また、The Wall Street Journalの記事では、AI保険やサイバーセキュリティ保険の需要は一層高まっていくとの見解を紹介しています。
保険業界は自業界の生成系AI活用も活発です。この経験は誤答リスクがどの程度のものか試算するにも役立つ経験であり、少しずつAIユーザー向けの損害保険も整備されていくでしょう。2024年は、生成系AIを安心して使用するための環境整備が進むものと思われます。
Nano AIの実験と新しい端末の挑戦
もう1つ、重要なものにAIモデルの小型化があるでしょう。
12月に発表されたGeminiには、nanoと呼ばれる組み込み型AIのバージョンがあります。端末内で処理を完結できるほど容量が小さく、通信も不要なAIは、処理速度の向上とともに新たな使い道を提示してくれます。
例えば、カメラを向けて写っている画像をリアルタイムで美しく処理するには、いちいち通信をしていては間に合いません。まずはGoogleのPixelシリーズでの利用となると思いますが、スマホ以外でも新たなデバイスが登場しだしています。
元Appleの従業員が立ち上げたベンチャー企業Humane(ヒューメイン)は、AI Pinという独自のデバイスを発表しています。

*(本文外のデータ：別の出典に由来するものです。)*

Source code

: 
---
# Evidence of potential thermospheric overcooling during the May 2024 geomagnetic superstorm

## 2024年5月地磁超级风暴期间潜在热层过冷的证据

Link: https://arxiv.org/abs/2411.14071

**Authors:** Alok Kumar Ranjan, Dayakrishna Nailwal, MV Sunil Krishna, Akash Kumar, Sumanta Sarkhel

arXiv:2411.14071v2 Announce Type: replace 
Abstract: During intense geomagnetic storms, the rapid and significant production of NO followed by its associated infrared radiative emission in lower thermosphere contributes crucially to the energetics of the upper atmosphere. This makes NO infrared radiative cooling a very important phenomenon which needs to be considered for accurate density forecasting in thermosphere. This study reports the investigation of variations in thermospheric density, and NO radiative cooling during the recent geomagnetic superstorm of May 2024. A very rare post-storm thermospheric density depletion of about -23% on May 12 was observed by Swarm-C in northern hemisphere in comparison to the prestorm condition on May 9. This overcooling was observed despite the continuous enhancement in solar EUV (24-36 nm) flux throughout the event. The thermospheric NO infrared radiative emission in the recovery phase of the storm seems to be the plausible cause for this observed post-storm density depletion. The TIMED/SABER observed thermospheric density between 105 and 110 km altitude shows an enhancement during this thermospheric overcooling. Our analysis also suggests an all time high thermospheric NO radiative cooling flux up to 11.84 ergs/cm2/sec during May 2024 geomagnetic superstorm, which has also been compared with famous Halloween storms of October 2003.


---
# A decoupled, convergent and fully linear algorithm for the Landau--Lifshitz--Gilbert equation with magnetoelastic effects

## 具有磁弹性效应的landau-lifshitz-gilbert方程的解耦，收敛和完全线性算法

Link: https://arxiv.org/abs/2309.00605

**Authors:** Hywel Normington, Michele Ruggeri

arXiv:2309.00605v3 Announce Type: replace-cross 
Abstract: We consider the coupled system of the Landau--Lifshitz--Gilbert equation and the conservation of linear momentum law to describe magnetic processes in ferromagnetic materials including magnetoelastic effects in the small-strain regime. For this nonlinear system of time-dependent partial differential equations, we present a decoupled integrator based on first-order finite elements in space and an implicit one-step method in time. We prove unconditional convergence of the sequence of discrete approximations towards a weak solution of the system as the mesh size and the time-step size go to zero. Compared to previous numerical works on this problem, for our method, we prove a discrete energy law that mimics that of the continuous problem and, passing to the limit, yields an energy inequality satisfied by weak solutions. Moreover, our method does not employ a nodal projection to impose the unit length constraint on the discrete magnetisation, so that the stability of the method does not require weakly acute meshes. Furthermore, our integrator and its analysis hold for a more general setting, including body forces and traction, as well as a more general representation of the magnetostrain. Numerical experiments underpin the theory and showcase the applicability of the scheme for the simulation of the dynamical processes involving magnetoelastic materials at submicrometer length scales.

Humaneは3月時点ですでに約2億4,100万ドルを調達しており、Open AIとの協業も発表している注目ベンチャーです。彼らが発表したAI Pinはスマホにつぐ次世代のデバイスとして挑戦的な設計をしており、699ドルという価格も現実的な普及が期待できる水準でしょう。
過去にスマートウォッチやスマートグラスが定着しきれなかったことを考えると、このAI Pinがどこまでユーザーに浸透するかは未知数ですが、組み込み型AIモデルがこうした新たなデバイスの設計に影響を与えることは確かだと思います。2024年は組み込み型AIによる新たなアプリやデバイスの登場も期待されます。
おわりに
2024年も、AI業界には投資が継続されていくと考えています。
生成系AIが伝統的なAI開発工程に合流することでアプリ開発で「できること」も拡大し、保険等の環境が整備していくことで導入の不安を軽減する方法が考えられていくでしょう。
またnano AIにも引っ張られる形で、ポスト・スマートフォン端末の新提案も楽しみになってきますね。